Data Source: World Bank (2020a). World Development Indicators database. Washington, DC. http://data.worldbank.org. Accessed 22 July 2020.

URL: http://hdr.undp.org/en/indicators/149206

Transformation

Key Transformation Steps in PowerQuery - Using the M-Language 1

  1. Load the source json formatted data = Json.Document(Web.Contents("http://ec2-54-174-131-205.compute-1.amazonaws.com/API/HDRO_API.php/indicator_id=103706"))
  2. Create a table from records, using record field names as column names = Table.FromRecords({Source})
  3. Translate all columns other than a specified set into attribute-value pairs, combined with the rest of the values in each row. = Table.UnpivotOtherColumns(#"Changed Type", {}, "Attribute", "Value")
  4. Splits the specified columns into a set of additional columns using the specified splitter function = Table.SplitColumn(#"Unpivoted Columns", "Attribute", Splitter.SplitTextByDelimiter(".", QuoteStyle.None), {"Attribute.1", "Attribute.2", "Attribute.3", "Attribute.4"})
  5. Returns a table with the rows removed from the input table that contain an error in at least one of the cells. If a columns list is specified, then only the cells in the specified columns are inspected for errors. = Table.RemoveRowsWithErrors(#"Changed Type2", {"Index"})

Load

Below is the loaded model of the tables created to produce the visuals, it uses the traditional Star Schema approach [^ Star Schema]

un_badge

Networking

Connecting and building networks is always part of my priorities, please reach out if you have any ideas on collaborative efforts or any suggestions on ways I could improve my work, hopefully I would be as much usefulness to you in return.

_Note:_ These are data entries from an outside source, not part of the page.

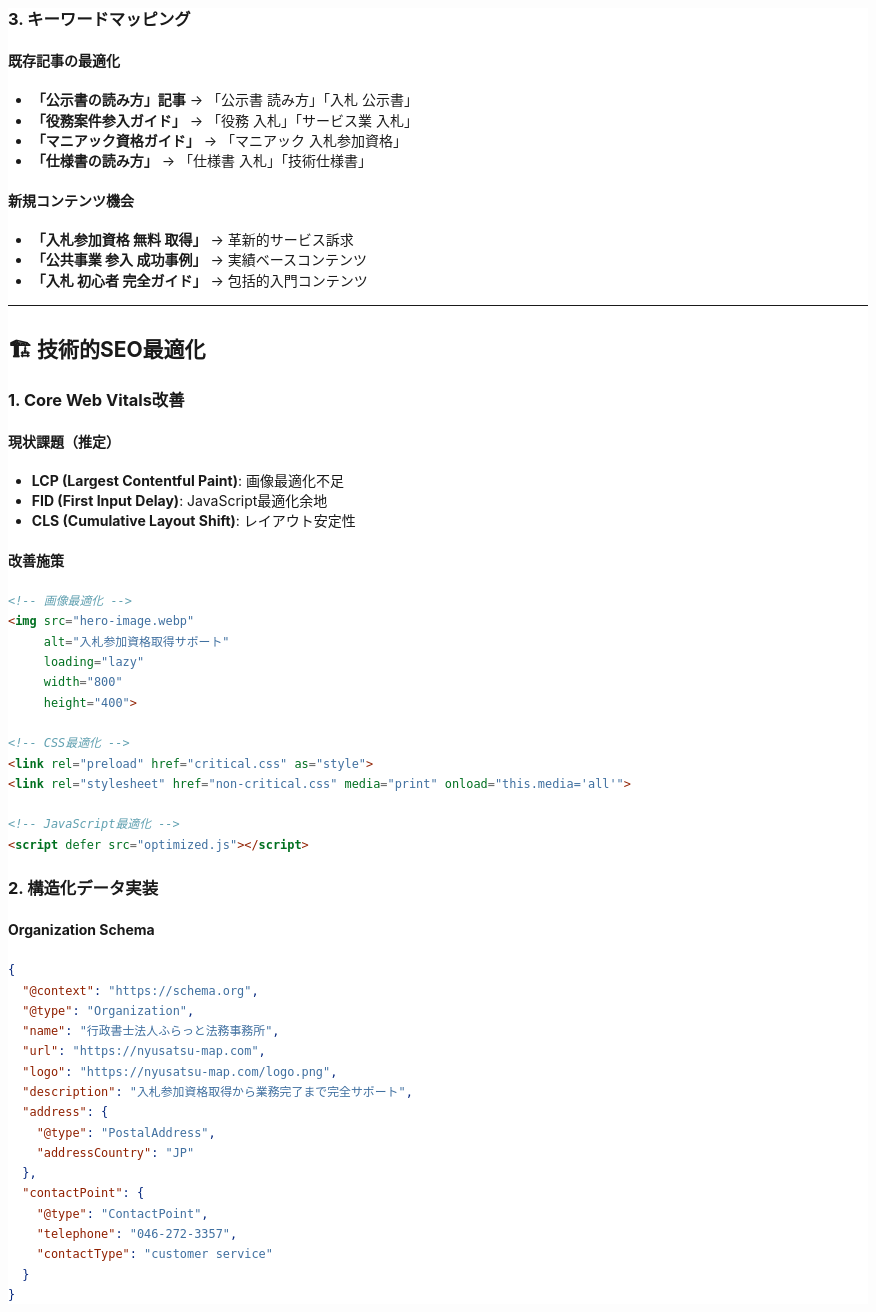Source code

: ### 3. キーワードマッピング

#### 既存記事の最適化
- **「公示書の読み方」記事** → 「公示書 読み方」「入札 公示書」
- **「役務案件参入ガイド」** → 「役務 入札」「サービス業 入札」
- **「マニアック資格ガイド」** → 「マニアック 入札参加資格」
- **「仕様書の読み方」** → 「仕様書 入札」「技術仕様書」

#### 新規コンテンツ機会
- **「入札参加資格 無料 取得」** → 革新的サービス訴求
- **「公共事業 参入 成功事例」** → 実績ベースコンテンツ
- **「入札 初心者 完全ガイド」** → 包括的入門コンテンツ

---

## 🏗️ 技術的SEO最適化

### 1. Core Web Vitals改善

#### 現状課題（推定）
- **LCP (Largest Contentful Paint)**: 画像最適化不足
- **FID (First Input Delay)**: JavaScript最適化余地
- **CLS (Cumulative Layout Shift)**: レイアウト安定性

#### 改善施策
```html
<!-- 画像最適化 -->
<img src="hero-image.webp" 
     alt="入札参加資格取得サポート" 
     loading="lazy"
     width="800" 
     height="400">

<!-- CSS最適化 -->
<link rel="preload" href="critical.css" as="style">
<link rel="stylesheet" href="non-critical.css" media="print" onload="this.media='all'">

<!-- JavaScript最適化 -->
<script defer src="optimized.js"></script>
```

### 2. 構造化データ実装

#### Organization Schema
```json
{
  "@context": "https://schema.org",
  "@type": "Organization",
  "name": "行政書士法人ふらっと法務事務所",
  "url": "https://nyusatsu-map.com",
  "logo": "https://nyusatsu-map.com/logo.png",
  "description": "入札参加資格取得から業務完了まで完全サポート",
  "address": {
    "@type": "PostalAddress",
    "addressCountry": "JP"
  },
  "contactPoint": {
    "@type": "ContactPoint",
    "telephone": "046-272-3357",
    "contactType": "customer service"
  }
}
```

LinkedIn Badge Github Badge Facebook Badge

License

This license lets others distribute, remix, adapt, and build upon your work, even commercially, as long as they credit you for the original creation. This is the most accommodating of licenses offered. Recommended for maximum dissemination and use of licensed materials. (https://creativecommons.org/licenses/)

[^ Star Schema]: Star schema is a mature modeling approach widely adopted by relational data warehouses. It requires modelers to classify their model tables as either dimension or fact. (https://docs.microsoft.com/en-us/power-bi/guidance/star-schema)

Footnotes

  1. Microsoft Power Query provides a powerful data import experience that encompasses many features. Power Query works with Analysis Services, Excel, and Power BI workbooks. A core capability of Power Query is to filter and combine, that is, to mash-up data from one or more of a rich collection of supported data sources. Any such data mashup is expressed using the Power Query M Formula Language. It's a functional, case sensitive language similar to F#.